WHAT YOU WILL DO:
1. Which categories of current speech synthesis technology does the speech technology text name? List them all.
2. Can you copy the speech technology text word for word, from "Our solution to" to "and Facebook (wit.ai)"?

EXCERPTED TEXT:
'''

Our solution to this issue is end-to-end speech recognition on constrained environments such as IoT devices, with quality comparable to the current server-side speech recognition.
- Real-time speech recognition on Raspberry Pi 3
- For Korean characters, lower or comparable error rates* (CER) compared to Google Speech API and Facebook (wit.ai)
- *Based on news and audiobook dataset.
Current speech synthesis technology is divided into three categories: concatenative, parametric, and DL-based. Traditionally, concatenative synthesis has been the choice for creating natural speech output. However, concatenative synthesis can only synthesize one speaker’s voice, and in order to support more speakers, we need to record other speakers’ voices again and again.
In contrast, with parametric methods, it is possible to synthesize voices of various speakers through parameter adjustment. The downside here is that the voice created has a mechanical feel to it.
Meanwhile, deep learning-based methods have started to achieve ‘close to human voice’ level based on mean opinion scores (MOS). While the concatenative method requires up to a few dozen hours of speech from a single speaker, deep-learning based synthesis can learn the voice of a speaker from just several minutes of speech. These DL-based models are capable of synthesizing voices of various speakers. However, limitations remain that it can only mimic the voices of the speakers used in the training process, and large speech dataset with speaker labels are necessary.
Skelter Labs is researching synthesizing technologies with voices of various personalities, using speech datasets without speaker labels. By utilizing the intermediate results of our speech recognition technology, we separate the speech content and the speaker characteristics from the voice, and recover the original speech using the separated data. Using this technology, our objective is to create a generative model that can synthesize voices of various speakers with various emotion and tonality.

'''

RECORD SET:
'''

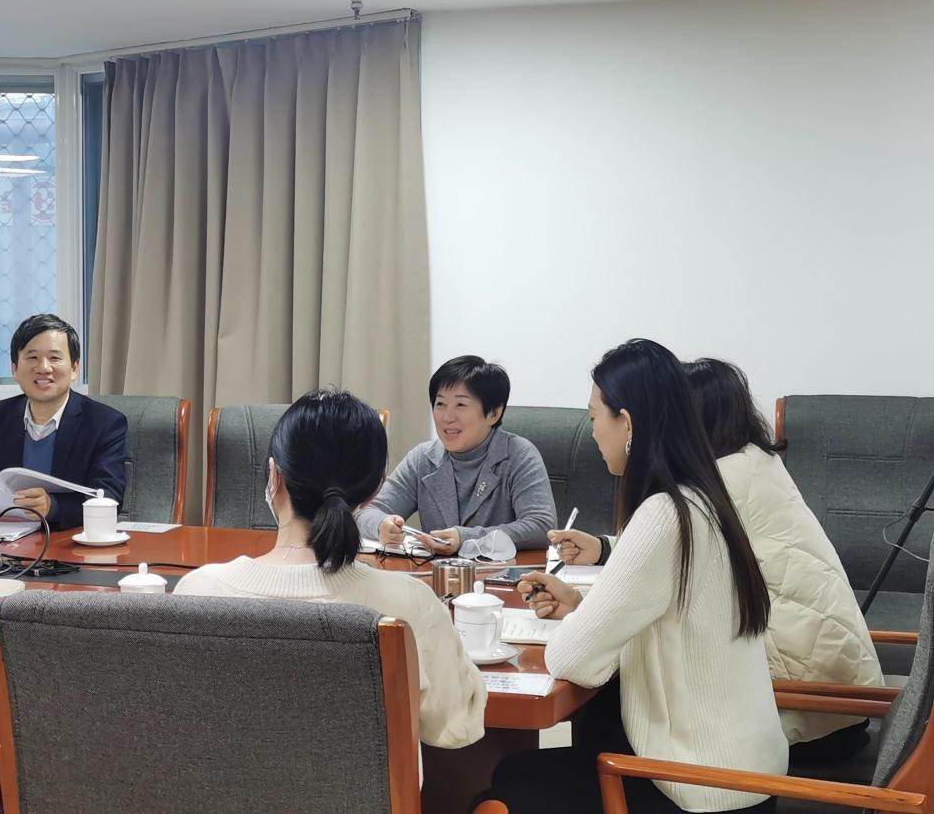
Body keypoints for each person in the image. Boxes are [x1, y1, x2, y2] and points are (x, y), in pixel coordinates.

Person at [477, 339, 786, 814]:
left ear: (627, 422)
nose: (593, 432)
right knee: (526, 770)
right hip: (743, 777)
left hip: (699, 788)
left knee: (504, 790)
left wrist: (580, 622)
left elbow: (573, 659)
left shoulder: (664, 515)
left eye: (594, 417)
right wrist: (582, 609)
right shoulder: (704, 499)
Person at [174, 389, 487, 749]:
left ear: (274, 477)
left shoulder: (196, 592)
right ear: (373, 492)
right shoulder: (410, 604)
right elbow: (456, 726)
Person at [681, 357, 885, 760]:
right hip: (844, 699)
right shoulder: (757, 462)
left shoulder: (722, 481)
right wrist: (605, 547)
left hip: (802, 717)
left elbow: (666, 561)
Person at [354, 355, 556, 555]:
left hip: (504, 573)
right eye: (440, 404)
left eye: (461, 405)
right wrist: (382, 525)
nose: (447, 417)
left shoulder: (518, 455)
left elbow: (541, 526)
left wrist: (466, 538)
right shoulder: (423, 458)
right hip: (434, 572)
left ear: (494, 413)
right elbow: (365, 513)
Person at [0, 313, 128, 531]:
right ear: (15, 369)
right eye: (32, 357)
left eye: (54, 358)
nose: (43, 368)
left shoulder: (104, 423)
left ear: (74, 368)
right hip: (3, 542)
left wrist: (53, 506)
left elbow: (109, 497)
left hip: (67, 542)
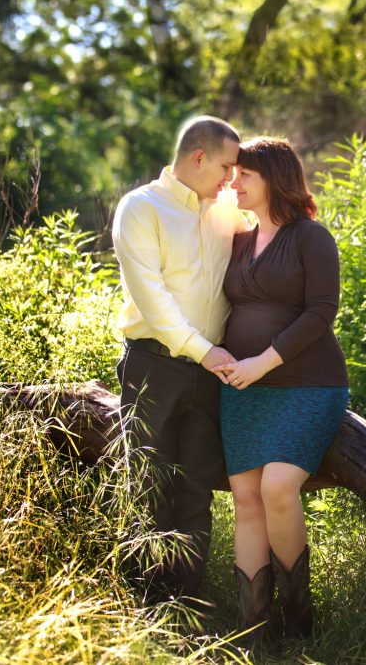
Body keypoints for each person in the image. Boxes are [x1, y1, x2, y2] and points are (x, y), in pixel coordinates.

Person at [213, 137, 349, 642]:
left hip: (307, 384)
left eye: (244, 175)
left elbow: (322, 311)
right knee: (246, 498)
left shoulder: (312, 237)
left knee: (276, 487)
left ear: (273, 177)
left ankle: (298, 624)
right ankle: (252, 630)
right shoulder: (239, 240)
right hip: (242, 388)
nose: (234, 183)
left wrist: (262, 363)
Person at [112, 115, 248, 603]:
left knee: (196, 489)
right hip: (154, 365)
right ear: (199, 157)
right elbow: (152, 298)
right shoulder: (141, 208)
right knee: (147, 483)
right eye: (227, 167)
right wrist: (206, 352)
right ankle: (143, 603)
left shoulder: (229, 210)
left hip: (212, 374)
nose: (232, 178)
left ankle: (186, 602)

'''
'''

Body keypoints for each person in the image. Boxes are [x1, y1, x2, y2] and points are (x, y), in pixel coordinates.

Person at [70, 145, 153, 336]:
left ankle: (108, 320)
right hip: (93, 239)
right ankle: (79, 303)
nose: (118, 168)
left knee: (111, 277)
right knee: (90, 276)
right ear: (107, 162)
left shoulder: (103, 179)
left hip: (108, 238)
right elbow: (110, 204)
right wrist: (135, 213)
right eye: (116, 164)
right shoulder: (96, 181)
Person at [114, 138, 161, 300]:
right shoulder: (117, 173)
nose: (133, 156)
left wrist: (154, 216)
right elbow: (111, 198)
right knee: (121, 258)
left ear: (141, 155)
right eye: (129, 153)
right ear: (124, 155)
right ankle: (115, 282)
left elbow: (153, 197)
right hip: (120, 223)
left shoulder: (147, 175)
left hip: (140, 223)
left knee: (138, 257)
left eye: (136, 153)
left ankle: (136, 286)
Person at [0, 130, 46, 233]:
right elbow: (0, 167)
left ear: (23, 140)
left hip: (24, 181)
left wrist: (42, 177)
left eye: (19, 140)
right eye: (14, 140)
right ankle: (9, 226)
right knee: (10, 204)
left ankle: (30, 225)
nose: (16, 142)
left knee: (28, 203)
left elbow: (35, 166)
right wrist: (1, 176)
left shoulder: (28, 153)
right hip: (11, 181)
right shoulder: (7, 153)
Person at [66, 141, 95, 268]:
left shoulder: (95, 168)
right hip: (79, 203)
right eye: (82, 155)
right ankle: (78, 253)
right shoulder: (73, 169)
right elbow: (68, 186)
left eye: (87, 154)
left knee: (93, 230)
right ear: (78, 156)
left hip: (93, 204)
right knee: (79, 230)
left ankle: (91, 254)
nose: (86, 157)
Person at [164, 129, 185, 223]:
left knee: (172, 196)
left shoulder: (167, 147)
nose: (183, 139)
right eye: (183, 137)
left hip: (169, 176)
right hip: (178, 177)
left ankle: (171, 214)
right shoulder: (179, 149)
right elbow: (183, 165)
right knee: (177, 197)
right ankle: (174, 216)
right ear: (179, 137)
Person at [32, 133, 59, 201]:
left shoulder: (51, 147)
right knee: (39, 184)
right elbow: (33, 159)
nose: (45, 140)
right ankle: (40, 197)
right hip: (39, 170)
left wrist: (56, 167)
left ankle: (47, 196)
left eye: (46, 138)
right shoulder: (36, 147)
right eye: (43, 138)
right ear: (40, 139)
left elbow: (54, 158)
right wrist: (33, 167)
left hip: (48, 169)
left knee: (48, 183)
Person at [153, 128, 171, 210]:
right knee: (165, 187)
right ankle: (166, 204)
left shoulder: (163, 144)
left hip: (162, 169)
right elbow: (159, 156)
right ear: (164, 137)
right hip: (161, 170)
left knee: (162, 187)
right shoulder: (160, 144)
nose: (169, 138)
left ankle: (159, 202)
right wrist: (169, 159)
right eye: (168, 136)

'''

TASK-BY-TASK RESULTS:
1.
- concatenative
- parametric
- DL-based

2.
Our solution to this issue is end-to-end speech recognition on constrained environments such as IoT devices, with quality comparable to the current server-side speech recognition.
- Real-time speech recognition on Raspberry Pi 3
- For Korean characters, lower or comparable error rates* (CER) compared to Google Speech API and Facebook (wit.ai)